『みのわマック便り』2026年1月号に寄せられた複数の声から、退院直後の生活の立て直し、自助グループへの参加、再使用(スリップ)後の相談、生活再建への焦りといった共通点を整理し、回復の現場の一端を紹介します。
施設の広報誌「みのわマック便り」には、施設での日々を利用者自身の言葉で綴った短い文章が並びます。支援の説明だけでは伝わりにくい生活の実感が、言葉からうかがえるのが特徴です。今回は複数の声に共通するポイントを整理し、2026年1月号に寄せられた文章から、回復の現場の一端を紹介します。
退院した当日に施設につながり、午後にはミーティングに参加したという声がありました。入所から数カ月が経ち、ようやく生活に慣れてきたと振り返っています。
また、後輩ができたことにも触れています。来年に向けては、読み書きの習慣を身につけたい、健康に過ごしたいといった生活の目標も述べられていました。

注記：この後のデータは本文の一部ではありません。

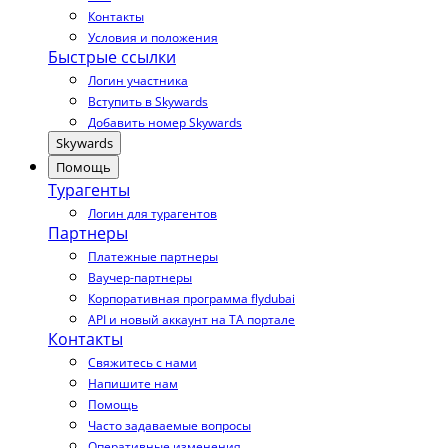
Контакты
Условия и положения
Быстрые ссылки
Логин участника
Вступить в Skywards
Добавить номер Skywards
Skywards
Помощь
Турагенты
Логин для турагентов
Партнеры
Платежные партнеры
Ваучер-партнеры
Корпоративная программа flydubai
API и новый аккаунт на TA портале
Контакты
Свяжитесь с нами
Напишите нам
Помощь
Часто задаваемые вопросы
Оперативные изменения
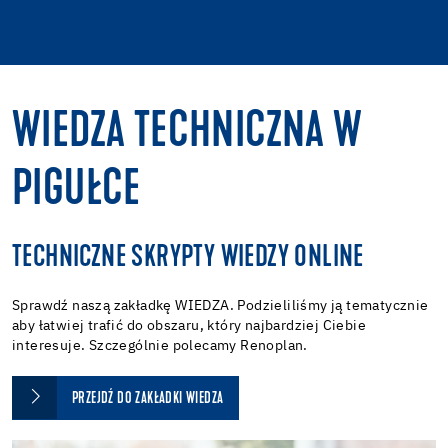
WIEDZA TECHNICZNA W
PIGUŁCE
TECHNICZNE SKRYPTY WIEDZY ONLINE
Sprawdź naszą zakładkę WIEDZA. Podzieliliśmy ją tematycznie
aby łatwiej trafić do obszaru, który najbardziej Ciebie
interesuje. Szczególnie polecamy Renoplan.
PRZEJDŹ DO ZAKŁADKI WIEDZA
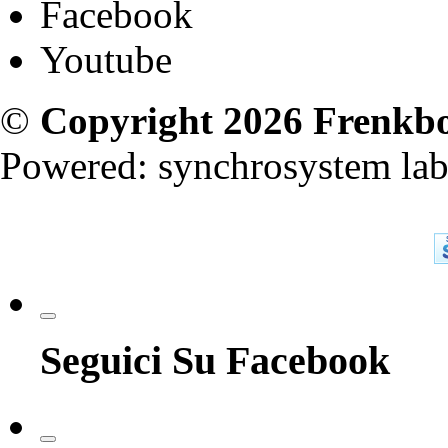
Facebook
Youtube
©
Copyright 2026
Frenkbo
Powered:
synchrosystem lab
Seguici Su Facebook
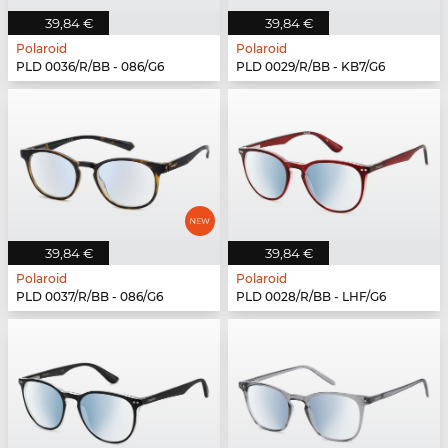
39,84 €
39,84 €
Polaroid
Polaroid
PLD 0036/R/BB - 086/G6
PLD 0029/R/BB - KB7/G6
39,84 €
39,84 €
Polaroid
Polaroid
PLD 0037/R/BB - 086/G6
PLD 0028/R/BB - LHF/G6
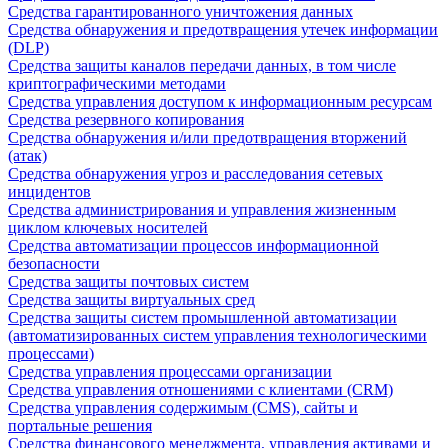
Средства гарантированного уничтожения данных
Средства обнаружения и предотвращения утечек информации
(DLP)
Средства защиты каналов передачи данных, в том числе
криптографическими методами
Средства управления доступом к информационным ресурсам
Средства резервного копирования
Средства обнаружения и/или предотвращения вторжений
(атак)
Средства обнаружения угроз и расследования сетевых
инцидентов
Средства администрирования и управления жизненным
циклом ключевых носителей
Средства автоматизации процессов информационной
безопасности
Средства защиты почтовых систем
Средства защиты виртуальных сред
Средства защиты систем промышленной автоматизации
(автоматизированных систем управления технологическими
процессами)
Средства управления процессами организации
Средства управления отношениями с клиентами (CRM)
Средства управления содержимым (CMS), сайты и
портальные решения
Средства финансового менеджмента, управления активами и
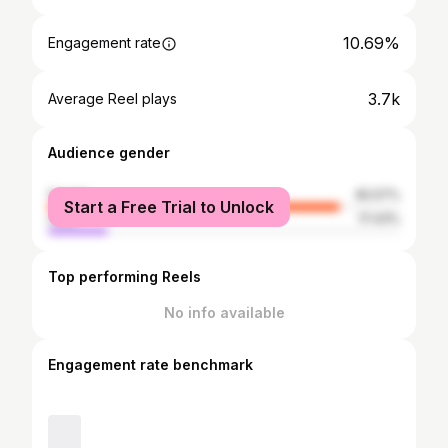
10.69%
Engagement rate
3.7k
Average Reel plays
Audience gender
female
82.57%
Start a Free Trial to Unlock
male
17.43%
Top performing Reels
No info available
Engagement rate benchmark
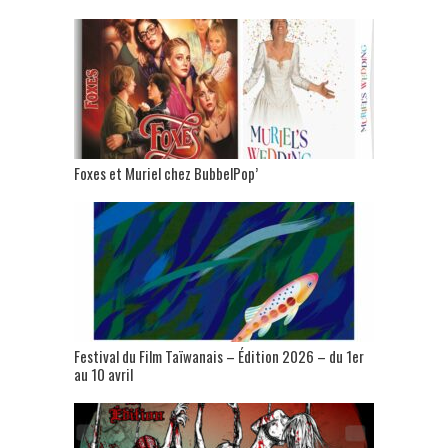
Foxes et Muriel chez BubbelPop’
Festival du Film Taïwanais – Édition 2026 – du 1er
au 10 avril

入所当初は先行きが不安だったが、次第に生活に慣れて不安が和らいだという声がありました。一方で、将来への不安が完全になくなるわけではない、とも書かれています。
その中で、自助グループへの参加を継続できたことを良かったと振り返る記述がありました。施設内のミーティングに加えて、自助グループでの学びや仲間とのつながりを大事にしたいという目標も示されています。また、文献(ビッグブック、12&12)を読み進めて理解を深めたいという記述もありました。家族に安心してもらえる状態を目指したい、という記述もありました。

回復の過程で再使用(スリップ)が起きたことを振り返り、ストレスを抱え込みやすかった点を課題として挙げる声がありました。来年に向けては、ひとりで抱え込まず、誰かに相談したり状況を共有したりすることを意識したいとしています。
また、わかち合いが苦手で思いを言葉にしづらい、と記された自覚も印象的です。その利用者は、言葉にすることを課題として挙げ、来年は抱え込まずに相談したい、と述べていました。
生活再建に関わる課題として、返済を早く進めたい、できれば早く退所(卒業)したいという率直な声もありました。生活再建は重要なテーマである一方で、焦りが前面に出る時期があることも、便りの言葉に表れていました。
複数の声には、慣れるまでに必要な時間、仲間とのつながり、自助グループへの参加、再使用(スリップ)の後の相談、将来不安との付き合い方などが具体的に書かれていました。便りに載る短い文章は、施設での生活の中で何が課題になりやすいか、何が支えになりやすいかを考える手がかりになります。